- Also known as: Queen of the hill, Chels Bredhauer
- Born: Chelsea Jane Bredhauer 16 December 1992 (age 33) Charleville, Queensland
- Origin: Australia
- Genres: Hip hop
- Occupations: Rapper, Songwriter
- Instrument: Vocal
- Years active: 2010–present

= Chelsea Jane =

Australian rapper and songwriter

Chelsea Jane Bredhauer better known by her stage name Chelsea Jane (born 16 December 1992) is an Australian rapper and songwriter from Charleville, Queensland. She is known for having won the 2013 Australasian Performing Right Association (APRA) Hilltop Hoods Initiative.

==Biography==
Born and bred out west in Charleville, Chelsea moved to Toowoomba where she boarded at Downlands College for two and half years, before finishing high school at The Scots PGC College in Warwick. She was the first female to be given the award for emerging rap artists, cementing her ability and style as one to watch.

After leaving school she began studying criminology at Bond University on the Gold Coast and it was here that she discovered the enjoyment of writing for the rap scene, with its distinctive chanted rhyming lyrics. Rap battles, a friendly "dissing" of an opponent and entertaining a crowd, a la Muhammad Ali, were Chelsea's way of getting known in the scene, and she has been a guest judge at rap battles in Sydney and Adelaide as well as travelling overseas to the US, Canada and the UK to connect with well-known artists. One of her breakthroughs came when she was visiting her brother Jack on the rodeo circuit in Canada. Hip hop supergroup ATLien Workshop weren't far away in Atlanta, so she flew down to write some verse with them, which was done in 20 minutes and then recorded. She's built on the national and international attention by being announced as the recipient of the 2013 Hilltop Hoods initiative, worth $10,000. The first female to win this award for emerging rap artists.

Writing's very therapeutic, it's my way of relaxing. I've been told I don't sound how I look.
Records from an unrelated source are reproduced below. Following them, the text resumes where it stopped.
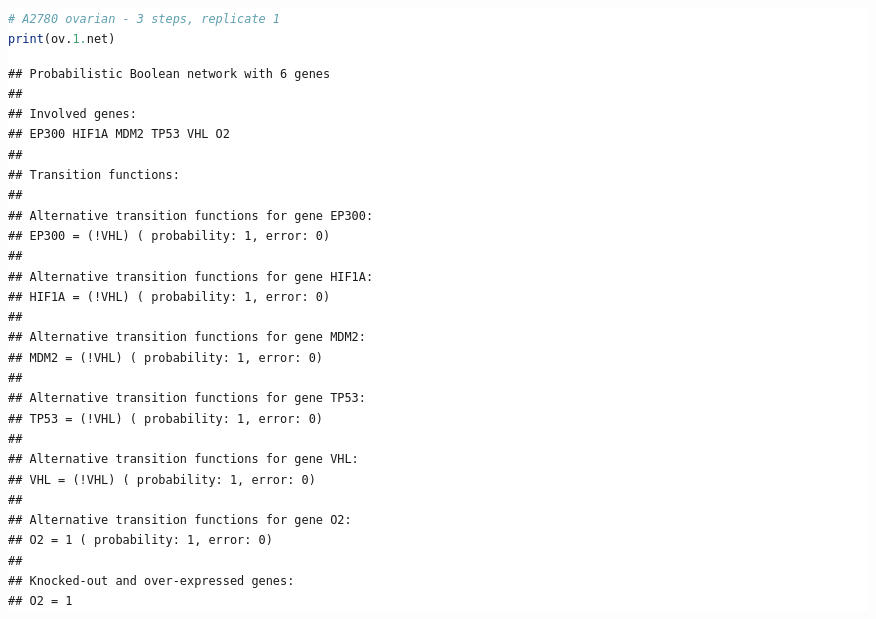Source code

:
 ``` r
# A2780 ovarian - 3 steps, replicate 1
print(ov.1.net)
```

    ## Probabilistic Boolean network with 6 genes
    ## 
    ## Involved genes:
    ## EP300 HIF1A MDM2 TP53 VHL O2
    ## 
    ## Transition functions:
    ## 
    ## Alternative transition functions for gene EP300:
    ## EP300 = (!VHL) ( probability: 1, error: 0)
    ## 
    ## Alternative transition functions for gene HIF1A:
    ## HIF1A = (!VHL) ( probability: 1, error: 0)
    ## 
    ## Alternative transition functions for gene MDM2:
    ## MDM2 = (!VHL) ( probability: 1, error: 0)
    ## 
    ## Alternative transition functions for gene TP53:
    ## TP53 = (!VHL) ( probability: 1, error: 0)
    ## 
    ## Alternative transition functions for gene VHL:
    ## VHL = (!VHL) ( probability: 1, error: 0)
    ## 
    ## Alternative transition functions for gene O2:
    ## O2 = 1 ( probability: 1, error: 0)
    ## 
    ## Knocked-out and over-expressed genes:
    ## O2 = 1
People see a girl with pink hair and they think I'm innocent, but when I hear a beat, the demon comes out in me.

She said her father, Charleville identity Kevin "Blue" Bredhauer, was not "hip hop affiliated" but he fully supported everything she did.

He tells me I should find a boyfriend but do you know how hard it is to find someone who understands what I do.